こうしたアルミの精密な加工を行うような場合、常に一定の状態の温度を作り出す恒温室での加工が理想的です。アルミの加工には20℃±2℃の範囲の温度が保たれている室内で加工を行うと誤差も少なく、一定の品質でのアルミ部品の製造を行うことが可能となります。そのため、アルミ部品加工のための恒温室が必要となりました。

当社スタッフのアイデアでスペースの有効活用

そこで当社では、アルミ部品加工のための恒温室を作ることになりました。恒温室の温度の仕様が決まったら、次は建設に移ります。

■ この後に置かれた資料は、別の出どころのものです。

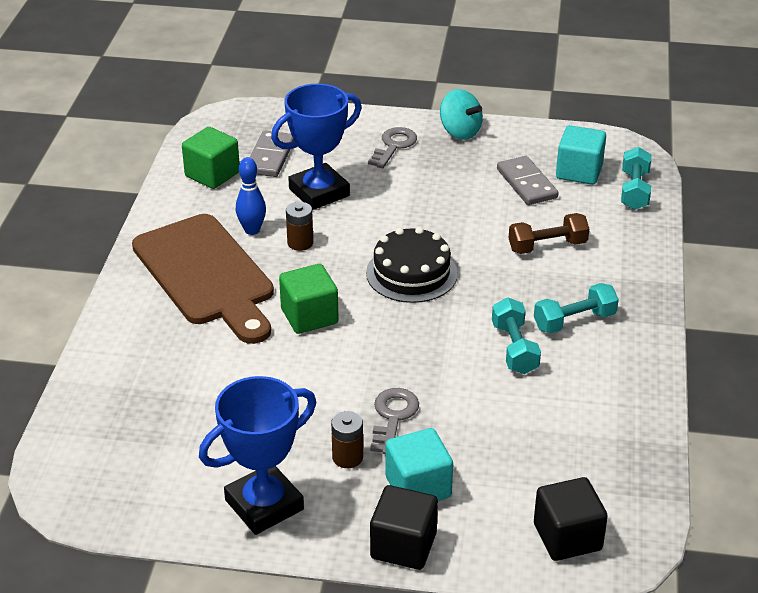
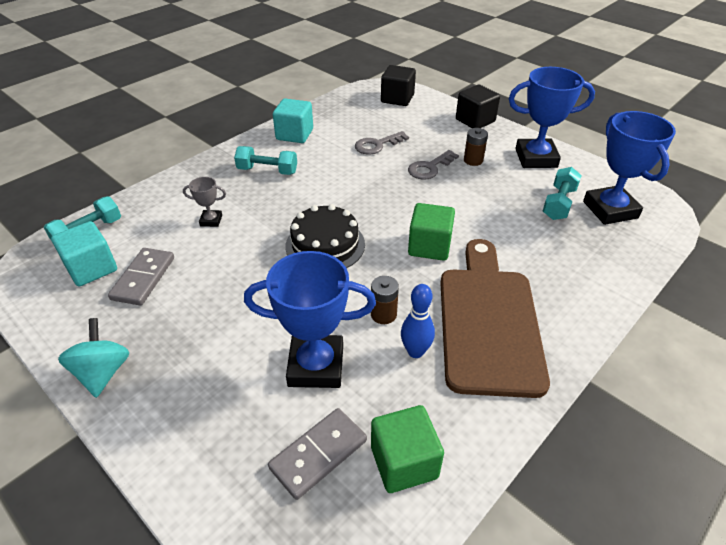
camera: 145 degrees left, 5 degrees up
grey key [368,127,417,168] -> grey key moved to [355,131,409,155]
turquoise cube [385,428,453,501] -> turquoise cube moved to [273,98,313,143]
turquoise dumbbell [492,297,541,374] -> turquoise dumbbell moved to [543,167,582,220]
brown dumbbell [509,213,589,254] -> grey trophy [183,177,226,227]
none -> blue trophy [583,111,676,225]

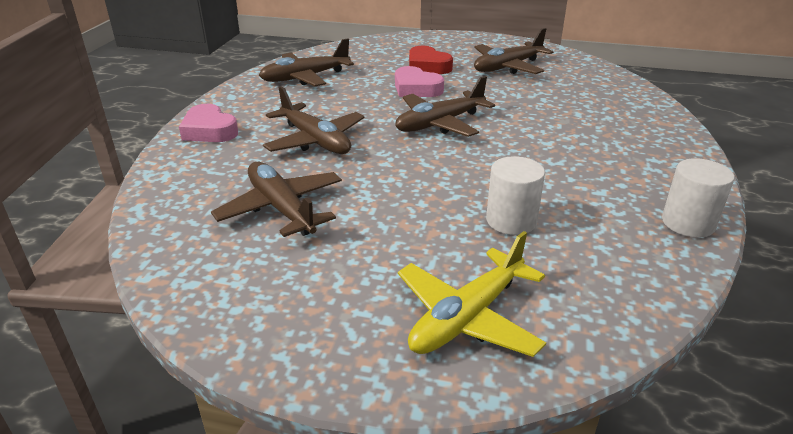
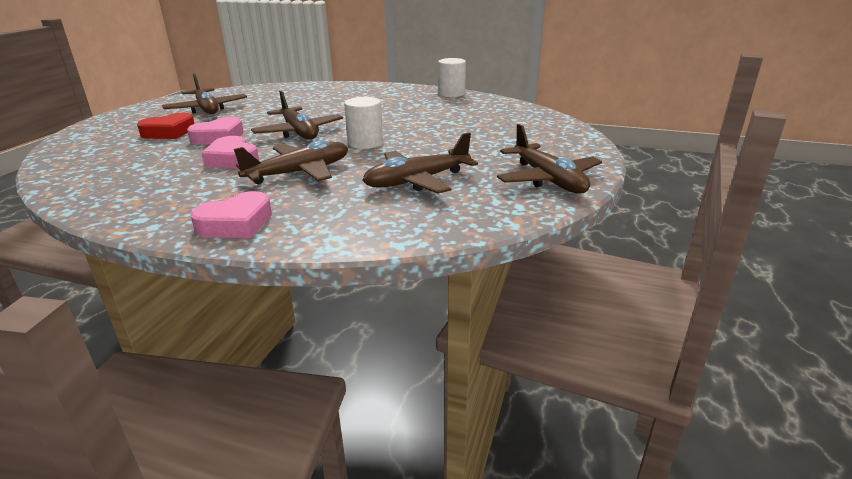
camera: 85 degrees left, 5 degrees down
brown plane [259,38,354,86] -> brown plane moved to [497,124,602,194]
yellow plane [398,231,546,357] -> none
white cylinder [486,156,545,235] -> white cylinder moved to [344,97,383,149]
none -> pink heart [201,136,259,169]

工場の一角に恒温室を作るということが決定したので、次はどの建設会社に製作してもらおうかという検討に入りました。

しかし、温度を一定に保つという部分で、建設会社に改築工事を見積依頼するとさまざまな仕様を検討し「実際にはそこまでの仕様の恒温室は必要ないのでは?」というものが数多く見られました。

アルミ部品の恒温室を建設する必要はあったのですが、建設会社に改築工事を委託できるほどの予算もありませんでした。そこで、建設会社に改築工事を全て依頼するのではなく、社員のアイデアによって恒温室の建設ができないかという検討に入りました。実際に恒温室も使用するため、自分たちのアイデアで改築工事をしてもらえば、自分たちの思い通りのものができるという技術屋の発想があったのです。

作業は外部の建設業者で、自社アイデアで恒温室を設置

工場の一角に作ることが決まった恒温室ですが、用意するものは断熱材とエアコンといった温度調節機器のみということになります。壁面など断熱材の設置部分は建設業者に任せました。普段は関係者しか入らないため、そこまでしっかりとした作りでなくても、温度が一定の空間であれば問題ありません。

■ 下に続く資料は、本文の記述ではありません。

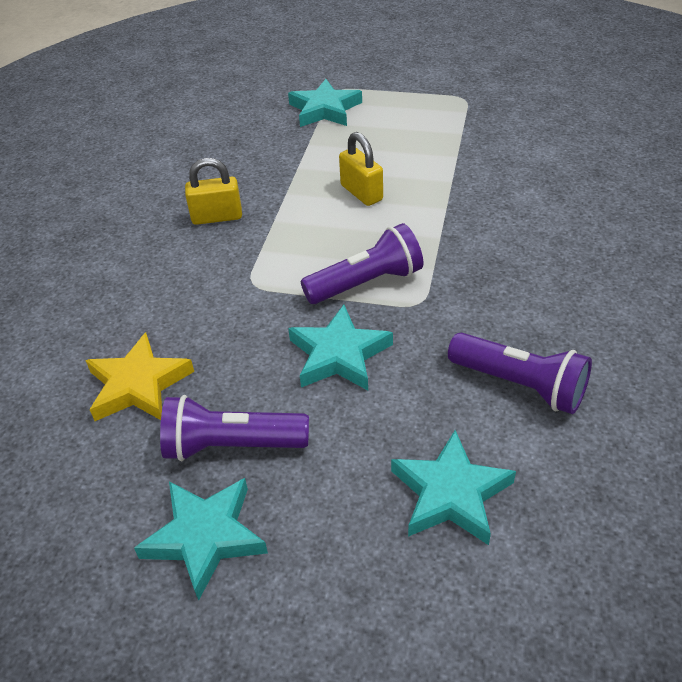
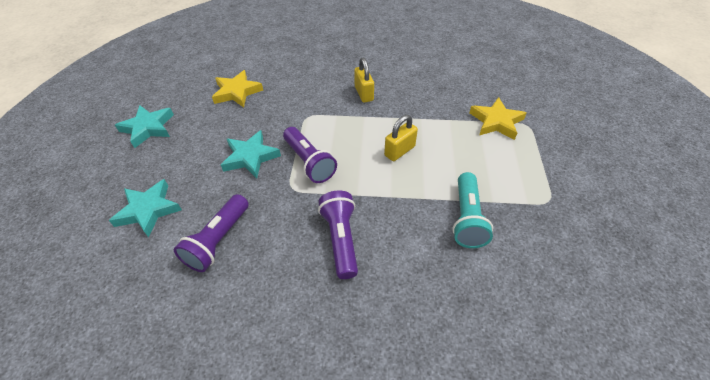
camera: 80 degrees right, 5 degrees up
purple flashlight [160,395,309,461] -> purple flashlight moved to [318,190,358,279]
turquoise star [288,79,362,127] -> yellow star [469,97,526,140]
none -> turquoise flashlight [452,172,493,248]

アルミ部品の加工時に使うだけの部屋ですので、他の用途を考えなくてもよくなります。この用途に特化したものとなったため、設置は外部の建設業者に依頼し、当社スタッフのアイデアをもとに一定温度になるような恒温室の建設を行うことができました。

まとめ|「いい製品を作りたい」という当社の思い

アルミ部品の精密な加工のために、温度が一定の恒温室が必要だと判断すれば、予算に応じた建設方法を検討できます。当社では、機械加工を主に行っておりますが、機械加工に必要な周辺設備であればさまざまなものに対応できる技術力と発想力があります。

恒温室の建設など、通常であれば全てを建設会社に依頼をするような専門的な工場の改良工事も、予算をかけずに自社のメンバーのアイデアで行うことも可能です。全てにおいて「何とか機械加工でいい製品を作りたい」という思いが、これだけの行動を後押ししています。